Young Researcher Award 2013 – Wojciech Jarosz

Wojciech Jarosz received his PhD from the University of California San Diego (UCSD) in 2008, under the supervision of Henrik Wann Jensen and Matthias Zwicker. He held post-doctoral positions at UCSD and Disney Research Zurich (DRZ), before assuming his current post as a research scientist at DRZ.

Jarosz’s dissertation addressed Monte Carlo Methods for Light Transport in Scattering Media. Although this area has been studied intensively for more than twenty years, Jarosz made new contributions in two major approaches to this problem — irradiance caching and photon mapping. In both cases he investigated the theoretical foundations and reformulated the problem, leading to a novel caching method and an elegant photon mapping approach with vastly improved quality and performance.

Jarosz’s expertise in mathematical modeling of natural phenomena, illumination methods, Monte Carlo methods, and sampling have formed the basis of his subsequent contributions. In his continued work on scattering, he generalized volumetric photon mapping using photon beams and leveraged his new representation to improve both progressive photon mapping and many-light rendering. This work further pushed the boundaries of accurate and efficient lighting simulation in heterogeneous and anisotropically scattering media.

Beyond his development of high performance rendering techniques for participating media, Jarosz’s outstanding contributions extend to developing the theoretical foundations for rendering. In particular, his recent work on the Theory and Analysis of 2D Global Illumination stands out. Previous attempts to extend and improve illumination methods through elaborate analysis were defeated by the complexity of three dimensions. Jarosz’s 2D analysis provided new theoretical insights and resulted in an improved principled error metric for use in 3D irradiance caching. This work raises the level of sophistication of our field and points the way to possible new innovations.

Jarosz’s contributions also extend beyond rendering.
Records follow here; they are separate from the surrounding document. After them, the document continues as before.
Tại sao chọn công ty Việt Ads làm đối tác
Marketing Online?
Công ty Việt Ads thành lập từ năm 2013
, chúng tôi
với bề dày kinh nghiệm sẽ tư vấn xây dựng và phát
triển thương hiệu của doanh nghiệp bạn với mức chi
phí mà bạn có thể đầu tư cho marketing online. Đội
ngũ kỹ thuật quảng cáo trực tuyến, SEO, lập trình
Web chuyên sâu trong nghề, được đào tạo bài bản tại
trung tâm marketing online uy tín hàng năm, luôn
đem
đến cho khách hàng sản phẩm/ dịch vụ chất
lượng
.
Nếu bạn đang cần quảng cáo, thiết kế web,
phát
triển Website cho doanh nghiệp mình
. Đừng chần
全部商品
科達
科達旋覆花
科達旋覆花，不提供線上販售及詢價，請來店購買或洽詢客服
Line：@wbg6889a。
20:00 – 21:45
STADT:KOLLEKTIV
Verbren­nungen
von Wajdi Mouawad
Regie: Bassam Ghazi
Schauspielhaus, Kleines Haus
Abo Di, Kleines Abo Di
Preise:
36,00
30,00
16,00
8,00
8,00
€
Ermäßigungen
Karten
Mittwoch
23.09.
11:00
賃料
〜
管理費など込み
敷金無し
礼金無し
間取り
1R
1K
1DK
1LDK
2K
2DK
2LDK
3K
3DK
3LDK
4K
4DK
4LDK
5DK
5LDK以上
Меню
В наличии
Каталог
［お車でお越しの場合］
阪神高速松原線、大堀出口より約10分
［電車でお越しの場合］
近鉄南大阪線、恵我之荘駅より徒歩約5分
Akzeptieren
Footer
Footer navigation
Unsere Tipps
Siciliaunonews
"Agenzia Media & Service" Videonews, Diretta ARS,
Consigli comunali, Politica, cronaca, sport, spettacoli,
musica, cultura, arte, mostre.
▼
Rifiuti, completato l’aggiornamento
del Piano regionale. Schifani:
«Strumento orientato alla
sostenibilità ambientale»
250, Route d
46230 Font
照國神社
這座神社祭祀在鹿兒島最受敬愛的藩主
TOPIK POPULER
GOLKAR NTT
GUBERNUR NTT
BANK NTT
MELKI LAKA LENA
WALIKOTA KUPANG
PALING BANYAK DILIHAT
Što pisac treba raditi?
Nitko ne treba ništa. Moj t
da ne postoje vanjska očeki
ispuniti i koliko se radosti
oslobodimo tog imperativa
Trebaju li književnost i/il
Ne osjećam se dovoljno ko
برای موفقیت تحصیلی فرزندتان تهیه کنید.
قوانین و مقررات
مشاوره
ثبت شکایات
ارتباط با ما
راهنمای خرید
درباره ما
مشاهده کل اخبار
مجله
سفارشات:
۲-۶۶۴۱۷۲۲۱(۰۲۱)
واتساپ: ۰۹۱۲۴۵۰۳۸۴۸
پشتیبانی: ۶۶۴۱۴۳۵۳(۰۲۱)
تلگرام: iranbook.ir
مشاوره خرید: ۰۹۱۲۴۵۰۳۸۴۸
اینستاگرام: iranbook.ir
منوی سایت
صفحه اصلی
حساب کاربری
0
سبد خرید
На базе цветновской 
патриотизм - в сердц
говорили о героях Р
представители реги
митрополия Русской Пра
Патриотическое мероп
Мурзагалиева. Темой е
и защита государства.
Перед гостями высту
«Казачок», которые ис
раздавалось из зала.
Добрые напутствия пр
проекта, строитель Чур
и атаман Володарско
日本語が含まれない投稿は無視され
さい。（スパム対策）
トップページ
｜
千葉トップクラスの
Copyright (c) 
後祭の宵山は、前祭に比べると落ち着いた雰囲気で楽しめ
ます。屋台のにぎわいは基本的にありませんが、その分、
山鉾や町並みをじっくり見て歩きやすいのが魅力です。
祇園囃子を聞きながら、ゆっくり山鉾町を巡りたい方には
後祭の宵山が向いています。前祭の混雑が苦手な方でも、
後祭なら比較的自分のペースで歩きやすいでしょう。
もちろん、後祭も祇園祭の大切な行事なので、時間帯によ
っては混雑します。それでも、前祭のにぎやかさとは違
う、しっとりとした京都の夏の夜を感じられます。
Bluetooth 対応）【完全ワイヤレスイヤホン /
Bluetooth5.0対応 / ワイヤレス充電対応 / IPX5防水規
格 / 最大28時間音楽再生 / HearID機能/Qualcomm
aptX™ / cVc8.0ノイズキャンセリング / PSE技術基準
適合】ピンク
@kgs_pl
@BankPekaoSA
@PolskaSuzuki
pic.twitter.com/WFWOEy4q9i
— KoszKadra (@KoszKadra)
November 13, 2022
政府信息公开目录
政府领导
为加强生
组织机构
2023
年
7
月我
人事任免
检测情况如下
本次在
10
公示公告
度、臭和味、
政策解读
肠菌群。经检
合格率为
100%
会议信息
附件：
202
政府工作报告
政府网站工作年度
He has applied his rendering expertise to fabricating real world objects with carefully prescribed light-material interactions, including objects which can refract light into a prescribed caustic, project distinct color images from different angles, and optically unscramble randomized images and animations. This work continues to bridge the gap between computer graphics and the physical world.

Eurographics is pleased to recognize Wojciech Jarosz with the 2013 Young Researcher Award.